GOAL: Print the passage of the blog post below from "Wow, I really" to "love random, right?", copying it word for word.

READING TEXT:
Tuesday, December 10, 2013

Pass the Tissues!

Hello, hormones!

Wow, I really wasn't expecting hormones to hit so strong and so hard. No, I'm not an uncontrollable blubbery mess, but hormones have definitely hit. Let me explain. 

I was at work feeding a little 4 month old baby, when just a random Christmas song came on the radio. This is nothing new. I love Christmas songs. As soon as we are done with the Thanksgiving meal, Christmas carols get turned on the sound system. It should come as no surprise that I was listening to Christmas music at work.

I don't even remember which song started playing. No, it wasn't Christmas Shoes. I find that song particularly obnoxious. I liked it the first time I heard it, but the awe factor is no longer there. 

Wait, where was I? Oh, yeah. Gotta love random, right?

So, I'm feeding a baby this morning and the local radio station starts playing a random Christmas carol. And I have no idea why, but I start crying. I mean, I'm totally losing it. After a minute or so, I kind of snap out of it and pull myself together. What's going on? I'm crying over a Christmas song? Who does that? Must have been some kind of fluke, right? 

Not so much.

MATERIAL PROVIDED:
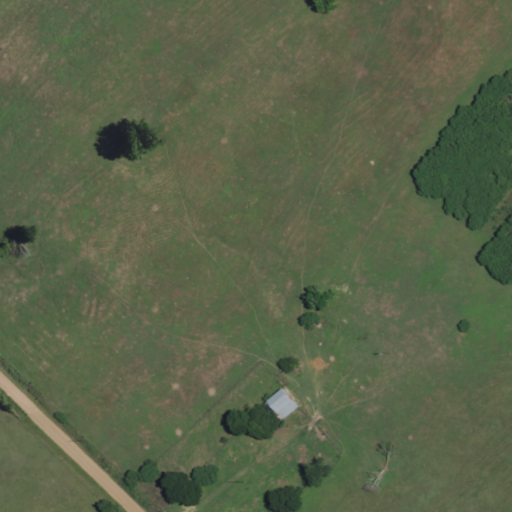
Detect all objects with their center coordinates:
building: (283, 407)
road: (66, 446)
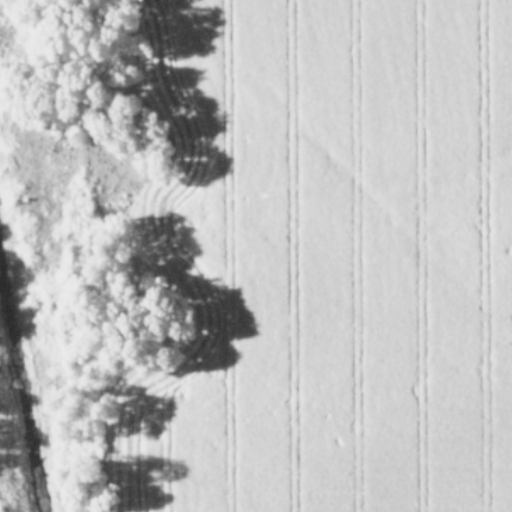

ANSWER FOR THE TASK:
Wow, I really wasn't expecting hormones to hit so strong and so hard. No, I'm not an uncontrollable blubbery mess, but hormones have definitely hit. Let me explain. 

I was at work feeding a little 4 month old baby, when just a random Christmas song came on the radio. This is nothing new. I love Christmas songs. As soon as we are done with the Thanksgiving meal, Christmas carols get turned on the sound system. It should come as no surprise that I was listening to Christmas music at work.

I don't even remember which song started playing. No, it wasn't Christmas Shoes. I find that song particularly obnoxious. I liked it the first time I heard it, but the awe factor is no longer there. 

Wait, where was I? Oh, yeah. Gotta love random, right?